Maintaining Sports Fields & Grounds

By Emily Tipping



Infectious Myths

Many have raised concerns about the possibility that MRSA, or methicillin-resistant Staphylococcus aureus, is spread more readily on synthetic turf fields. But most of the actual research done shows that these infections are much more likely to be caused by unsanitary locker room practices.

"Every once in a while, synthetic fields are blamed for staph infections," said David Anderson, grounds manager for the Hempfield School District in Landisville, Pa., which has three synthetic turf fields. "But I think most of the research, and there's some that's been done by Penn State, has found that most staph infections come from unsanitary practices in the locker room."

Just in case, some synthetic turf manufacturers go the extra yard, adding a high-tech antimicrobial product to fields, which is designed to provide protection against these infections. The product adds an invisible, odorless layer of protection that will not wear off or wash off of the field.

Midwood Field in Brooklyn, N.Y., features synthetic turf with the antimicrobial product applied.


Keep On the Grass

According to Keep America Playing, there are some key steps to take to keep your natural turf in playing condition. First, use fields as little as possible when they're wet. Second, rotate play areas. And third, allow the turf to recover in the spring before you start practice.

We'll add a fourth essential step here: keep on the grass. In other words, maintenance is the key to keeping your fields in playing condition.
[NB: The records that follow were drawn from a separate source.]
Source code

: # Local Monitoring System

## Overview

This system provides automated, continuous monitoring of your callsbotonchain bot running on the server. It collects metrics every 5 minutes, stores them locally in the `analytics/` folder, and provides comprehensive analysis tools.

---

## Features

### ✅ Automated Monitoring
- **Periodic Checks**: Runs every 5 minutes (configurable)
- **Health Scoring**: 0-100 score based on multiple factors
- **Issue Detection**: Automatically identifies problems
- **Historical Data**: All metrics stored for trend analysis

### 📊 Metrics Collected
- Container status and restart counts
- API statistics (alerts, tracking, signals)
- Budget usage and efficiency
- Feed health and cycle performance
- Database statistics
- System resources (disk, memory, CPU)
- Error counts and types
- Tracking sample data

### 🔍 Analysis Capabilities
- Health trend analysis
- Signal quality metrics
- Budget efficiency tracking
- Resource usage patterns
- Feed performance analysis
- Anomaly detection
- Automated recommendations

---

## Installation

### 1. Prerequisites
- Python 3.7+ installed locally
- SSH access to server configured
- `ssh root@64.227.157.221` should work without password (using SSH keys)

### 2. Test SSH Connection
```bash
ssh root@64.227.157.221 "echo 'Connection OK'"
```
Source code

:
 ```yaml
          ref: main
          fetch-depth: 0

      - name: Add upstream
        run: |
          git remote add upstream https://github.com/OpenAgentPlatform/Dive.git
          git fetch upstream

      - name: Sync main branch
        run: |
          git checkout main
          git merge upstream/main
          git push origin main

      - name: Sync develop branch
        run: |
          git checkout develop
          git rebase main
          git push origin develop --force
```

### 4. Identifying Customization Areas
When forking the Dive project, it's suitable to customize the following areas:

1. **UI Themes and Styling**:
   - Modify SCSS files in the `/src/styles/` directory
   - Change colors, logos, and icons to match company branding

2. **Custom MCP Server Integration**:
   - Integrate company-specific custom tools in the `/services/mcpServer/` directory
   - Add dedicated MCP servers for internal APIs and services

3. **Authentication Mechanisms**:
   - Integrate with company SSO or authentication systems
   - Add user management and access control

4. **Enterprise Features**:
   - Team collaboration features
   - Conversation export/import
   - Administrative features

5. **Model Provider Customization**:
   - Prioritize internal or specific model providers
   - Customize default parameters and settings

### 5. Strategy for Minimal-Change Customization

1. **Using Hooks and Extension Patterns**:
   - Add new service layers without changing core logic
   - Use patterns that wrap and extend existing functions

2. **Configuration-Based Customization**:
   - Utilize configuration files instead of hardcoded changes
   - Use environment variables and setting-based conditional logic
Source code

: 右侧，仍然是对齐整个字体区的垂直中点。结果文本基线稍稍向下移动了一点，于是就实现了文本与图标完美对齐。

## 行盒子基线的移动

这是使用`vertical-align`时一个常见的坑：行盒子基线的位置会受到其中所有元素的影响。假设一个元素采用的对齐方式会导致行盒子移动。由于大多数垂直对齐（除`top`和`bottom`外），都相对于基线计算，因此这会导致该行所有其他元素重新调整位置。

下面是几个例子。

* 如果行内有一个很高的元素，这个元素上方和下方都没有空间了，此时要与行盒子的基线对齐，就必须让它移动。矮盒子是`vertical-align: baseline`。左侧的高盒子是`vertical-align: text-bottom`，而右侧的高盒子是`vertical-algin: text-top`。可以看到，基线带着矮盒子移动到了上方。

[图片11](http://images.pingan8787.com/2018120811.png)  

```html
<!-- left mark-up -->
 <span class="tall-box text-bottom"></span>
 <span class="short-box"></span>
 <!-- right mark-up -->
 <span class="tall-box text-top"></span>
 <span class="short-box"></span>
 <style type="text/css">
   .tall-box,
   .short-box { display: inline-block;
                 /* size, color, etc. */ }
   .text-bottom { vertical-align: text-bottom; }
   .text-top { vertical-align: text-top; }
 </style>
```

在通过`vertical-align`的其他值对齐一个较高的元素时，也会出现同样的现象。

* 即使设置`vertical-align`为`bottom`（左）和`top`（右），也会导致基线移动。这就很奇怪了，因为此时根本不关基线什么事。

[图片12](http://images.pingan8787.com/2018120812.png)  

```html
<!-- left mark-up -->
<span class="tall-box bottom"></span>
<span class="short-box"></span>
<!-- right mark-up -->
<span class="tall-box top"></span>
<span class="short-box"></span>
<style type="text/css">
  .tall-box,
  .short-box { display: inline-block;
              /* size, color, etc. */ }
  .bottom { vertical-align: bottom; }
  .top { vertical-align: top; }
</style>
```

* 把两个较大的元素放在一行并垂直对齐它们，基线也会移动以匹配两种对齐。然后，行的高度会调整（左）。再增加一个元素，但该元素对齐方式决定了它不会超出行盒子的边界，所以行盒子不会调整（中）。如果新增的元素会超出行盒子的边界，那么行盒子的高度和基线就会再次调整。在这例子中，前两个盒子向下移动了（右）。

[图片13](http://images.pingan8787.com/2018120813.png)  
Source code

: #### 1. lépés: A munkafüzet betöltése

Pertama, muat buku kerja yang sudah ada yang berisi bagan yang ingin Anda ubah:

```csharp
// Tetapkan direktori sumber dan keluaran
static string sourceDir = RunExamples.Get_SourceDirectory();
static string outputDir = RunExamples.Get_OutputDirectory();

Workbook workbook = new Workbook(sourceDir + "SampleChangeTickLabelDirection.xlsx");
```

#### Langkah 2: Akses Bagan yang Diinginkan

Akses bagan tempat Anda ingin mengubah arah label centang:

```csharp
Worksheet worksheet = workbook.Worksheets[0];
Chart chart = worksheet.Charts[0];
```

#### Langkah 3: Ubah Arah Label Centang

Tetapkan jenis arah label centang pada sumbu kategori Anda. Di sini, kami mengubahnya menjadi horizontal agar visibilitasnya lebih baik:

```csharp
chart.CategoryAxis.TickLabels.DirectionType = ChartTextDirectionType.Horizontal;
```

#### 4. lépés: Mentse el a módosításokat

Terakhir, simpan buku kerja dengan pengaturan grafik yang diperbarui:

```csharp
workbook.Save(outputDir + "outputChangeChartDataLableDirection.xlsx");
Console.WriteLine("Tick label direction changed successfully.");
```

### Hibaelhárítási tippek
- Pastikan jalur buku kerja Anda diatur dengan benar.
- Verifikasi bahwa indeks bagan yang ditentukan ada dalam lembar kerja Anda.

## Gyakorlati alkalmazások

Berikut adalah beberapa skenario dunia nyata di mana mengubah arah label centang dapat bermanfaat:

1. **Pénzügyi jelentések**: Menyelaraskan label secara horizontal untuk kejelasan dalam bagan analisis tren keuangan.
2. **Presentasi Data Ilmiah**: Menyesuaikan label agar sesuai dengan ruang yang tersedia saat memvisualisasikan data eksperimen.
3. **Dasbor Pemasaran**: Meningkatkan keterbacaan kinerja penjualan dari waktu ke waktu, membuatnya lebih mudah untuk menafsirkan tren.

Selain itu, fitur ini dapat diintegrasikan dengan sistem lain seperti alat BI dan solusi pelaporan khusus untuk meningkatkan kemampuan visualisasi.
The UCR Turf Web site states, "It is unwise to cut the school maintenance budget (irrigation, fertilization, pest and thatch control) for athletic fields planted to turf because developing athletes are put at significant risk." UCR Turf cites a study of football injuries at a dozen Pennsylvania high schools, which revealed that one-fifth of injuries were possibly field-related. When the turfgrass is properly cared for, the fields have better traction, better cushioning and better resiliency, and lower hardness, which reduces the probability of injury.

When you think about taking care of your natural turf fields, the first thing you need to remember is that you're caring for a living thing.

The Sports Turf Managers Association (STMA) emphasizes that natural turfgrass fields are "living, breathing organisms that require mowing, watering, fertilizing, time off from play, and depending on disease and pests, the application of plant protectants." Additional maintenance includes aerification at various times of the year to ease compaction, and removing debris.